In una sfera immersiva tra duetti con Mina e interviste, emerge il ritratto di una personalità con una creatività esplosiva e incessante, costantemente alla ricerca di nuove ispirazioni e intuizioni, in cui le sue due anime dialogano e coesistono, rivelandoci infine una verità intima e universale rappresentata dalla perfetta crasi tra il Principe e il suo alter ego Totò: A' livella.
"In conversazione con Totò" è un progetto di realtà virtuale immersiva di Giuseppe Alessio Nuzzo, con i contributi storici di Rai Teche.
Note di regia
Sono sempre stato affascinato dalla creatività esplosiva di Totò, nato Antonio De Curtis: non c'era una notte insonne, né una pausa caffè che non trascorresse a scrivere una canzone su qualche pacchetto di sigarette, o due righe di una poesia su un tovagliolino, o a registrare con il registratore una melodia canticchiata che gli veniva in mente, o ancora a ritirarsi tranquillamente nel suo angolo di riflessione, il suo "pensatoio" dove solo lui era ammesso per annotare pensieri e poesie.

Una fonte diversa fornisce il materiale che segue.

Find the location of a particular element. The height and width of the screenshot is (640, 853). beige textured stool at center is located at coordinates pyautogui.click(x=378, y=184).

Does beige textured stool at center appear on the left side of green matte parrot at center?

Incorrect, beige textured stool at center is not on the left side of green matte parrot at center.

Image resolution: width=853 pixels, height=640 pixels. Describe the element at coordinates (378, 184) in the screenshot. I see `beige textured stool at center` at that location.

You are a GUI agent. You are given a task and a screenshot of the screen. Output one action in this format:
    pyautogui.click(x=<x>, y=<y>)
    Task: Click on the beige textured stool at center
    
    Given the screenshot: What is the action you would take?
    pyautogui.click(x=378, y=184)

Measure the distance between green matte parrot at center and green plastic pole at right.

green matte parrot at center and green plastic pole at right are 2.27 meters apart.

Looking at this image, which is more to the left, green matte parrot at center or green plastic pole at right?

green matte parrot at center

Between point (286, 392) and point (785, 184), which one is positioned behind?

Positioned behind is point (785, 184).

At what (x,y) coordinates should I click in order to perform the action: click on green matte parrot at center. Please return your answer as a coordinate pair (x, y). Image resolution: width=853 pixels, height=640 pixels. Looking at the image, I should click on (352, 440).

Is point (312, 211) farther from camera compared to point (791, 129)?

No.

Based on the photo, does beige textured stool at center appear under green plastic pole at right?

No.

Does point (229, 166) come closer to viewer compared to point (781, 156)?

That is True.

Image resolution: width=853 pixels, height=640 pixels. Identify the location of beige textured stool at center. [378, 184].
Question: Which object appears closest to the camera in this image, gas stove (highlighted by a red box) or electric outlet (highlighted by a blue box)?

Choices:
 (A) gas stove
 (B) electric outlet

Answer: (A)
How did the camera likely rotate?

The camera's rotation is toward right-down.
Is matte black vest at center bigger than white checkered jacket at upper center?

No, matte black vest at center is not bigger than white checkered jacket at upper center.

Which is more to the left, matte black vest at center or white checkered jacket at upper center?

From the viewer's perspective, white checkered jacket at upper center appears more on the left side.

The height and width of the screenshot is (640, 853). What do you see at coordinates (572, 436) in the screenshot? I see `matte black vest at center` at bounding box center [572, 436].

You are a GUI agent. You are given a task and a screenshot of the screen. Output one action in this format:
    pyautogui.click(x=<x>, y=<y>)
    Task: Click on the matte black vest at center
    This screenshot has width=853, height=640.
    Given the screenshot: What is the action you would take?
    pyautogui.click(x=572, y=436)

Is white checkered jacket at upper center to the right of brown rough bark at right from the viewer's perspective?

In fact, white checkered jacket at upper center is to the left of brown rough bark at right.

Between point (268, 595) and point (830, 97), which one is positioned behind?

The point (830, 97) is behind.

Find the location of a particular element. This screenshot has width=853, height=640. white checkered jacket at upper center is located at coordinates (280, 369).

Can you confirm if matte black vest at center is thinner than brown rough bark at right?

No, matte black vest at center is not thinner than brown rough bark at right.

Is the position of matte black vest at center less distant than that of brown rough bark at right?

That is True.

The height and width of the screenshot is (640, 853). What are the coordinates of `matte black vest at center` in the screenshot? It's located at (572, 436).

Per tutta la sua vita, il re della commedia italiana e napoletana, consapevole della miseria che aveva vissuto nella sua giovinezza, visse con la paura latente di ricadere e, per un capriccio del pubblico, ritrovarsi di nuovo nei meandri della solitudine e delle difficoltà; ciò lo portò, come lui stesso ammise, a fare film mediocri, perché non poteva permettersi emotivamente il lusso di rifiutare proposte e rimanere inattivo. Così è cresciuta in me la necessità, la devozione, l'urgenza di raccontare questa storia, ma farlo tramite un documentario o un film di finzione sembrava ridondante, ci voleva qualcosa di più. Qualcosa di immersivo.